• **Exercise objective**
After locating the line with "Which of the" in the entries below, output it and each following line up to and including the line with "- **Comprehensive error", exactly and without pictures.

• **The records**
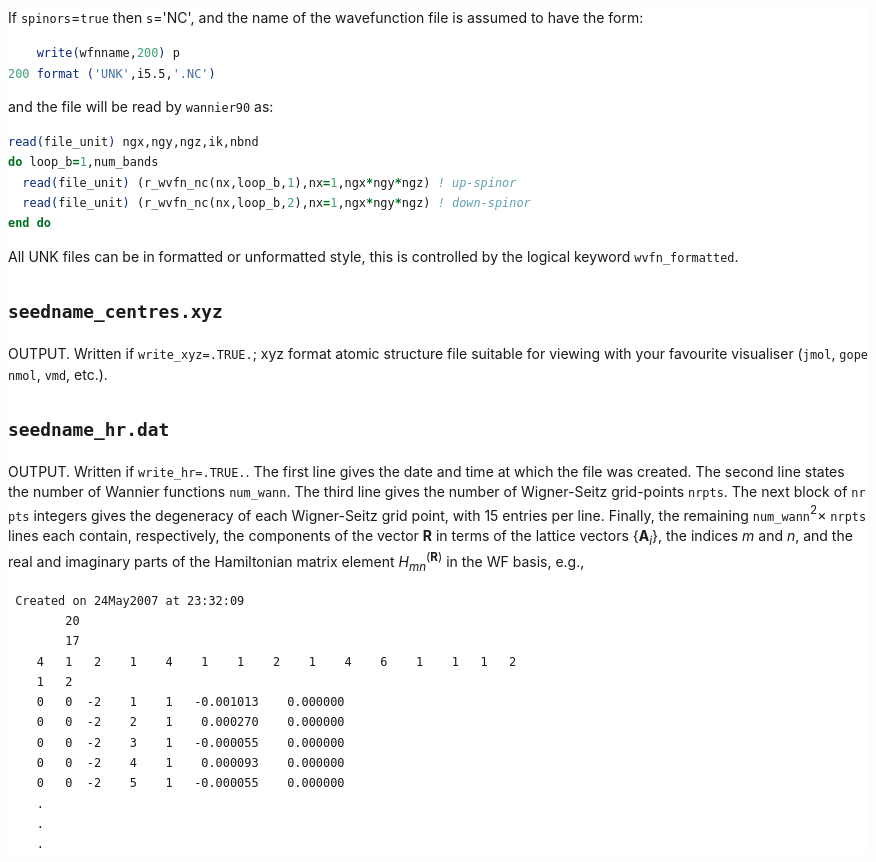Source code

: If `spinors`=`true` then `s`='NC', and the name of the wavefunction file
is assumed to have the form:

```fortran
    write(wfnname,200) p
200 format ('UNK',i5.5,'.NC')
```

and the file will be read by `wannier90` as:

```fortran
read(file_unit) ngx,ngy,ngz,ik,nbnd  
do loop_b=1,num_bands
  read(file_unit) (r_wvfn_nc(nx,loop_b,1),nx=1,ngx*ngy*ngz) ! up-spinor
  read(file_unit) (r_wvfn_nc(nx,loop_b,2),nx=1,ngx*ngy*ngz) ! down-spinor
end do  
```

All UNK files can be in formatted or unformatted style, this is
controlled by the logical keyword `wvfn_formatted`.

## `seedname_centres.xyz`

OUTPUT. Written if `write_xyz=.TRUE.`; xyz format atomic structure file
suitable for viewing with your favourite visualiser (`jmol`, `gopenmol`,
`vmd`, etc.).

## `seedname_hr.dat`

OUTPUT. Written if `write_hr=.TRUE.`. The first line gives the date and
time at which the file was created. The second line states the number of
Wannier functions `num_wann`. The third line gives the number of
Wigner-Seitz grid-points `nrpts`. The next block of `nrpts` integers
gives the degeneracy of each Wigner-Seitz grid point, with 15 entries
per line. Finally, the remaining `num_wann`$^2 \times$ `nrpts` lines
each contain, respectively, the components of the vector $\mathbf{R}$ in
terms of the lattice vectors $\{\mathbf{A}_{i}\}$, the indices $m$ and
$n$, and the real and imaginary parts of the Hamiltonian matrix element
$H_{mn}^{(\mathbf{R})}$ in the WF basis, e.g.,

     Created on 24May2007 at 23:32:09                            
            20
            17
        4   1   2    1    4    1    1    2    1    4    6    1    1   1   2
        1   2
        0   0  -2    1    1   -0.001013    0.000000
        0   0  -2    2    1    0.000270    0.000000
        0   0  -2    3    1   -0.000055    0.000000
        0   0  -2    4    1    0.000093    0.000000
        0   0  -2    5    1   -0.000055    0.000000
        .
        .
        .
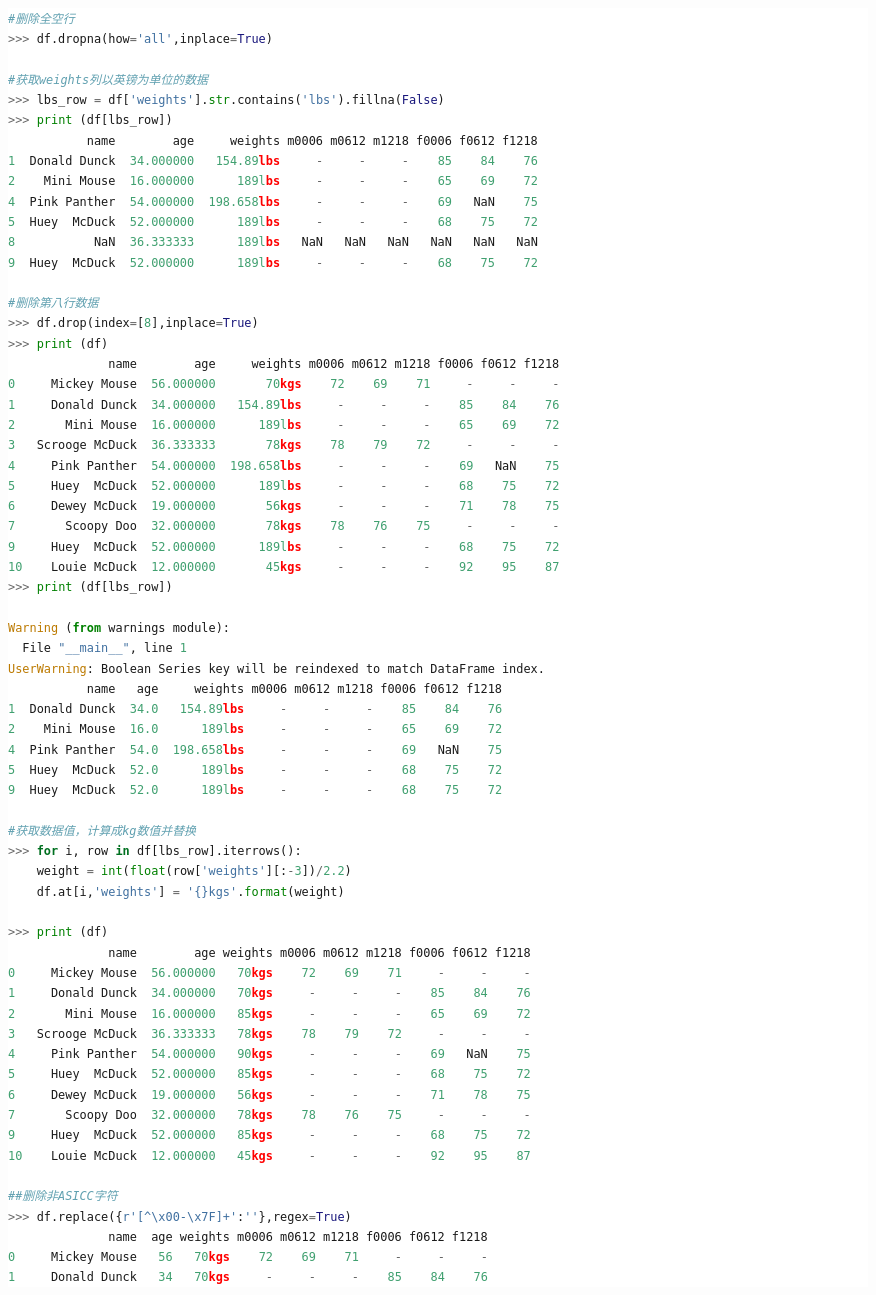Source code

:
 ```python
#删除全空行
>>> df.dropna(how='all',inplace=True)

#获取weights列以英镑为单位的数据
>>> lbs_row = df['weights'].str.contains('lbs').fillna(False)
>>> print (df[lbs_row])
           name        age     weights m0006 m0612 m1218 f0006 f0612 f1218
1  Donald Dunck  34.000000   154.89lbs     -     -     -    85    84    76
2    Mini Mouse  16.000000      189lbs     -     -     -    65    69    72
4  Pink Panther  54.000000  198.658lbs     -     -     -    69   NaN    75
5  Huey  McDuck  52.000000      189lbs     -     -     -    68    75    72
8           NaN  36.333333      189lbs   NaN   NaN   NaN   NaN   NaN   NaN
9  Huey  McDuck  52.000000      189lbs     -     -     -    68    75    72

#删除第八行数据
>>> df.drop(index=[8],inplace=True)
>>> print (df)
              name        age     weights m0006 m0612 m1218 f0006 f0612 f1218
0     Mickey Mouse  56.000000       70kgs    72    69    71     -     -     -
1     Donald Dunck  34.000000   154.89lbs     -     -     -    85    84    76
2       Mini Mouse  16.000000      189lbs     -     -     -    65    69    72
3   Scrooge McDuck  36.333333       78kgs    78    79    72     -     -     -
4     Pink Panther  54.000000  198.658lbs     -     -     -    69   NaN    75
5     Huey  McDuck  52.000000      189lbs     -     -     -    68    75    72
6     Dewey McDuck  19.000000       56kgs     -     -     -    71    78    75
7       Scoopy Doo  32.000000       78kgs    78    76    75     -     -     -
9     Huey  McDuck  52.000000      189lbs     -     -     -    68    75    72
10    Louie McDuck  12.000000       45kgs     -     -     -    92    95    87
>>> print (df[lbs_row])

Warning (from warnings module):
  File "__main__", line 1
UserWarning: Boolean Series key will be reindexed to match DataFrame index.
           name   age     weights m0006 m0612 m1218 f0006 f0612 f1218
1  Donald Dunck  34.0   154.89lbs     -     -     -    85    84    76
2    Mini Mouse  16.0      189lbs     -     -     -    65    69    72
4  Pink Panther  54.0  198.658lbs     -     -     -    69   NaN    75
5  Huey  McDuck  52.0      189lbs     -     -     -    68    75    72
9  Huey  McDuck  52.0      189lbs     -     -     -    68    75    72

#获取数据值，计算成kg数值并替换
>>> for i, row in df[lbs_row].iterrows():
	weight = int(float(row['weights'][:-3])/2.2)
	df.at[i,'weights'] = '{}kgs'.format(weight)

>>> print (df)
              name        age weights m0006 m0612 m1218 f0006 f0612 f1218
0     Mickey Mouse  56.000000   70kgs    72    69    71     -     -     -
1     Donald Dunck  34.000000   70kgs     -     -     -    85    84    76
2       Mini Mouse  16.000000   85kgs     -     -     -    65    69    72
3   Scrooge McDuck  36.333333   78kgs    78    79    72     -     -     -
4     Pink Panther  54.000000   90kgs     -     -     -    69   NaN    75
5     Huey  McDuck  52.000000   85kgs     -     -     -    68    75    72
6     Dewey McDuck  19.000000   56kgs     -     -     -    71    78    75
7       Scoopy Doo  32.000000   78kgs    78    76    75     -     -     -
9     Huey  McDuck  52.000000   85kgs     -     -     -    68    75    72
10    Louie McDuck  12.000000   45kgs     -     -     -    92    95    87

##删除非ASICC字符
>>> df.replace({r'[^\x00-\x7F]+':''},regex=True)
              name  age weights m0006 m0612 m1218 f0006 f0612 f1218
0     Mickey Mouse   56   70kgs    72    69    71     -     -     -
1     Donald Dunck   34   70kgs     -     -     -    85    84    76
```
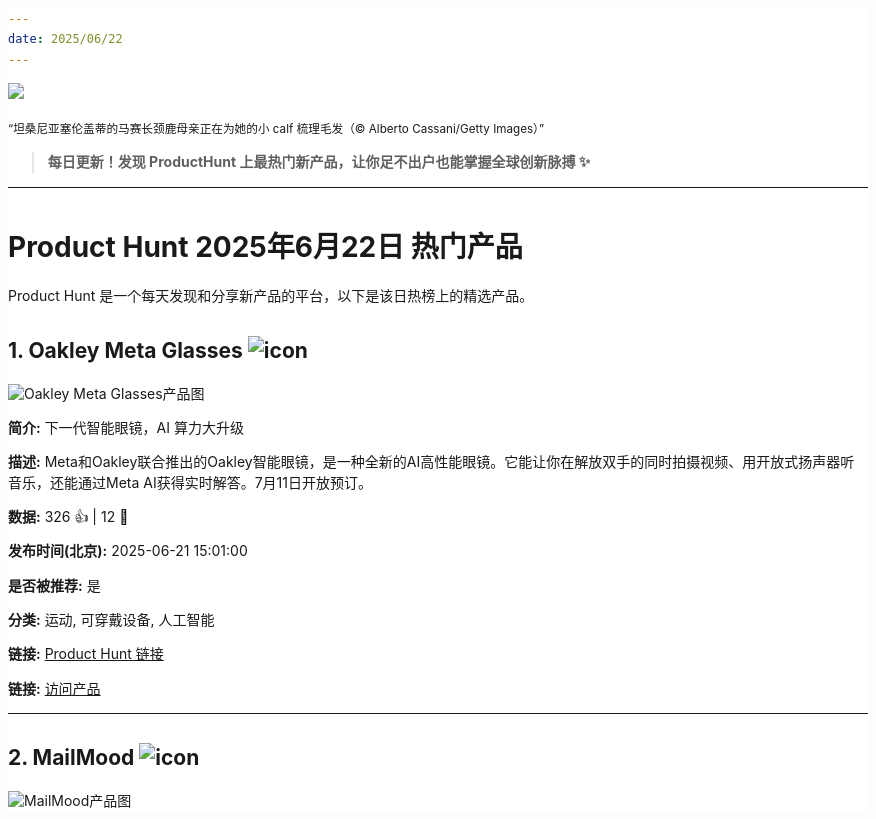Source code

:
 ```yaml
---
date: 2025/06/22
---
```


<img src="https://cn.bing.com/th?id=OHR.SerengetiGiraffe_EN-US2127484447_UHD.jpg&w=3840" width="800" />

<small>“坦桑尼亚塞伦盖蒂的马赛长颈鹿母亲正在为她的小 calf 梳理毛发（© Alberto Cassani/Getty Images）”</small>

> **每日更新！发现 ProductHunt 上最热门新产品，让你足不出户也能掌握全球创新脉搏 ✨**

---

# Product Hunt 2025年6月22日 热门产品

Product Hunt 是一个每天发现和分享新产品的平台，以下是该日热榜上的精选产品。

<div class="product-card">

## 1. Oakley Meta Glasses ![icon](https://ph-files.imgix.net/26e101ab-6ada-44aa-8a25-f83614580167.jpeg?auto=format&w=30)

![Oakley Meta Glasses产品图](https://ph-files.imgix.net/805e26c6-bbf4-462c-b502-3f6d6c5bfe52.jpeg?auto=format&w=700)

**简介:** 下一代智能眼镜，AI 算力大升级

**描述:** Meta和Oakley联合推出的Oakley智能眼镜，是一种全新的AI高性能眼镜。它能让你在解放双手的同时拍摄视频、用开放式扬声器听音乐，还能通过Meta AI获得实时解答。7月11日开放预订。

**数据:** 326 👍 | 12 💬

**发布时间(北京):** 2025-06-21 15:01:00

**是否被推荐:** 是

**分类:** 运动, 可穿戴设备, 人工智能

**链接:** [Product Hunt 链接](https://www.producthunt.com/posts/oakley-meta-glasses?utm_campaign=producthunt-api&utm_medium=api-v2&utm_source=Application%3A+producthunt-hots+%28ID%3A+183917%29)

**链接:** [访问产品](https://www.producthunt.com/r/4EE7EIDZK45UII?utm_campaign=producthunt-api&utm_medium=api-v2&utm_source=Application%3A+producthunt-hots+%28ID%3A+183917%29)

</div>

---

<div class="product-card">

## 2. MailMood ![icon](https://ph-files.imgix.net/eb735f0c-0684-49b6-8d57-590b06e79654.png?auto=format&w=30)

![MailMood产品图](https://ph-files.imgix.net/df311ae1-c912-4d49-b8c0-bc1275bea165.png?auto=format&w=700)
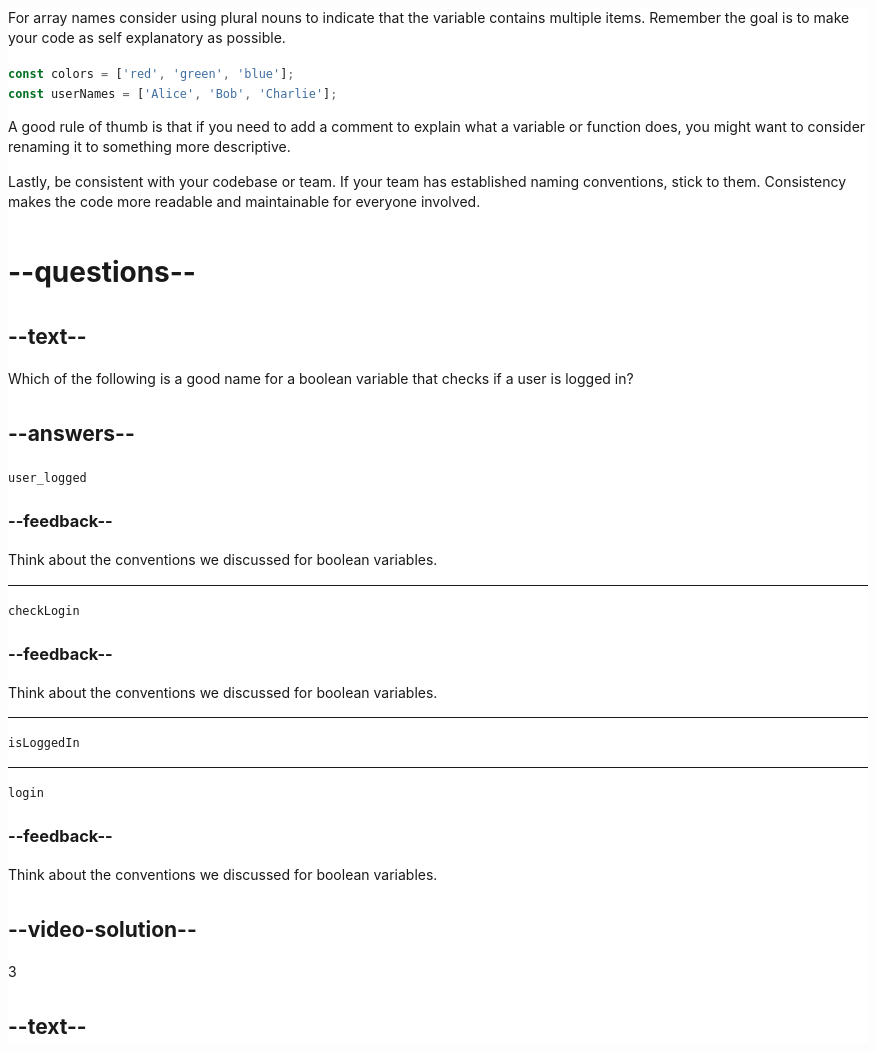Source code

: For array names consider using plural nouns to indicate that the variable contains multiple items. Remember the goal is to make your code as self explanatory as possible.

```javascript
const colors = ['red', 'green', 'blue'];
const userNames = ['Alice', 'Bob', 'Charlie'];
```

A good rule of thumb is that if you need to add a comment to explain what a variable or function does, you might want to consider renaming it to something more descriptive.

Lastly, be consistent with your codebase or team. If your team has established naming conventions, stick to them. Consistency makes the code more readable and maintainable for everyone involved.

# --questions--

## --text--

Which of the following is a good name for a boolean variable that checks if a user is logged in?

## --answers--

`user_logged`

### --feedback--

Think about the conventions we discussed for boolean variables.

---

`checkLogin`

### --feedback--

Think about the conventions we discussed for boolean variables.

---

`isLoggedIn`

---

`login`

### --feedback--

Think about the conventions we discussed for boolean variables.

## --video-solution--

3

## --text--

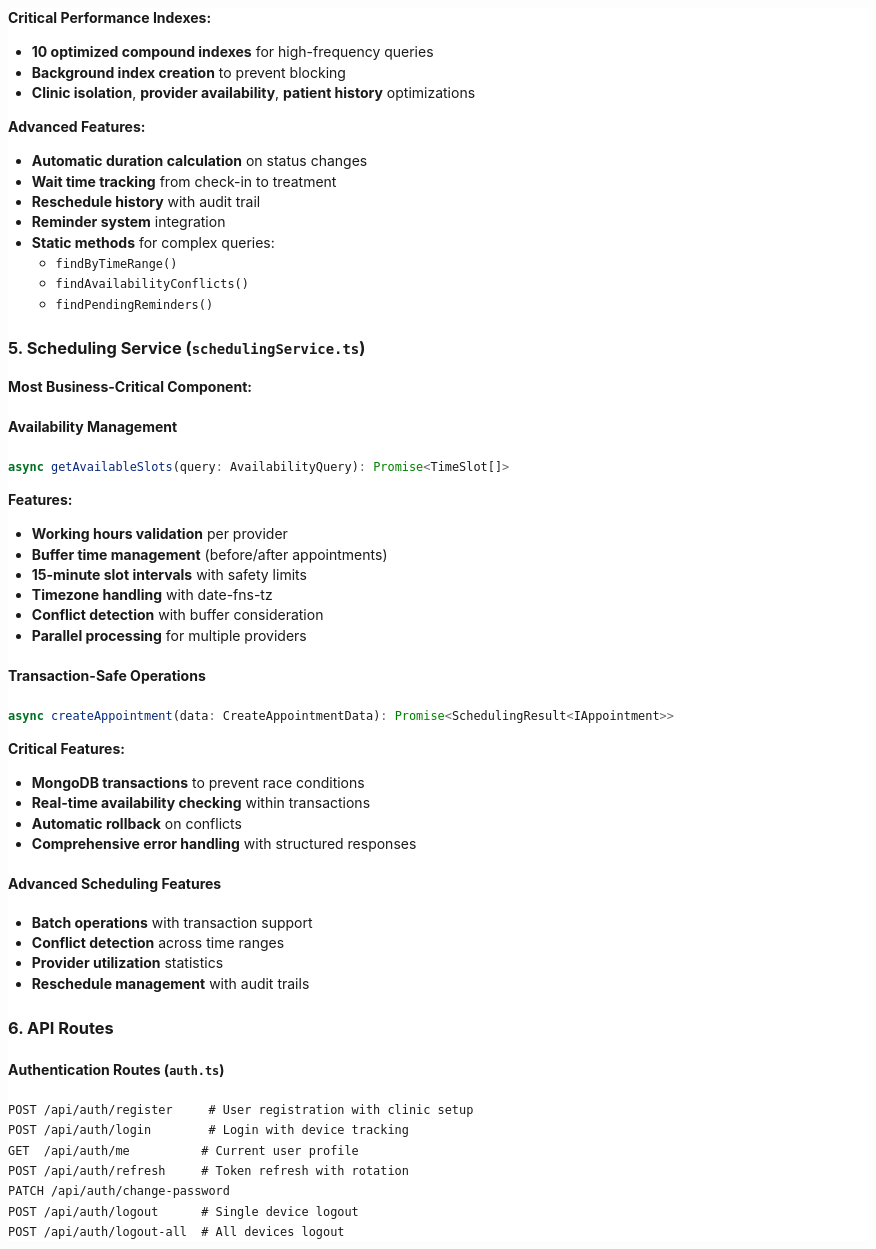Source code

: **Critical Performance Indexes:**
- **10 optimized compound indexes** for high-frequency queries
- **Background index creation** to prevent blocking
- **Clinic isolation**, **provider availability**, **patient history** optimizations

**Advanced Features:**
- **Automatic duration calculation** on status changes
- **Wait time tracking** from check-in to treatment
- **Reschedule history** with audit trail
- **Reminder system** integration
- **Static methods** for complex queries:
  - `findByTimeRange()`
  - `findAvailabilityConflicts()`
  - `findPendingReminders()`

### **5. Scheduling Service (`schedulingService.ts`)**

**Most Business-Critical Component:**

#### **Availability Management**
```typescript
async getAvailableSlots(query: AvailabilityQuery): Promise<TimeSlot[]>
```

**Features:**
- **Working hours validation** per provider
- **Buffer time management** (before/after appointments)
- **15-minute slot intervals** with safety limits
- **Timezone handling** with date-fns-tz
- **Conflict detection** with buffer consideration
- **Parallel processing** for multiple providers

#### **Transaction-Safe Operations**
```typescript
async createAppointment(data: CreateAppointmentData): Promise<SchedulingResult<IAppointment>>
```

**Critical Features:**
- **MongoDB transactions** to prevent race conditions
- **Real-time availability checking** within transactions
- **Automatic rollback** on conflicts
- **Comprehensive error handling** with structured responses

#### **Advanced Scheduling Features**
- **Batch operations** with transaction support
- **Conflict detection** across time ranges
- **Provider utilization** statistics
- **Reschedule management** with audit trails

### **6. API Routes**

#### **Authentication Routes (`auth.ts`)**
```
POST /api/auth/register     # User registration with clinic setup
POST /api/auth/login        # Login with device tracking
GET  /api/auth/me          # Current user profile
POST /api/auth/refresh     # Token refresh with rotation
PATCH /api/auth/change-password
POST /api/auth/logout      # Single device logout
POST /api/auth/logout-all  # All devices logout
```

• **Your response**
Which of the following is a good name for a boolean variable that checks if a user is logged in?

## --answers--

`user_logged`

### --feedback--

Think about the conventions we discussed for boolean variables.

---

`checkLogin`

### --feedback--

Think about the conventions we discussed for boolean variables.

---

`isLoggedIn`

---

`login`

### --feedback--

Think about the conventions we discussed for boolean variables.

## --video-solution--

3

## --text--

Source code

: **Critical Performance Indexes:**
- **10 optimized compound indexes** for high-frequency queries
- **Background index creation** to prevent blocking
- **Clinic isolation**, **provider availability**, **patient history** optimizations

**Advanced Features:**
- **Automatic duration calculation** on status changes
- **Wait time tracking** from check-in to treatment
- **Reschedule history** with audit trail
- **Reminder system** integration
- **Static methods** for complex queries:
  - `findByTimeRange()`
  - `findAvailabilityConflicts()`
  - `findPendingReminders()`

### **5. Scheduling Service (`schedulingService.ts`)**

**Most Business-Critical Component:**

#### **Availability Management**
```typescript
async getAvailableSlots(query: AvailabilityQuery): Promise<TimeSlot[]>
```

**Features:**
- **Working hours validation** per provider
- **Buffer time management** (before/after appointments)
- **15-minute slot intervals** with safety limits
- **Timezone handling** with date-fns-tz
- **Conflict detection** with buffer consideration
- **Parallel processing** for multiple providers

#### **Transaction-Safe Operations**
```typescript
async createAppointment(data: CreateAppointmentData): Promise<SchedulingResult<IAppointment>>
```

**Critical Features:**
- **MongoDB transactions** to prevent race conditions
- **Real-time availability checking** within transactions
- **Automatic rollback** on conflicts
- **Comprehensive error handling** with structured responses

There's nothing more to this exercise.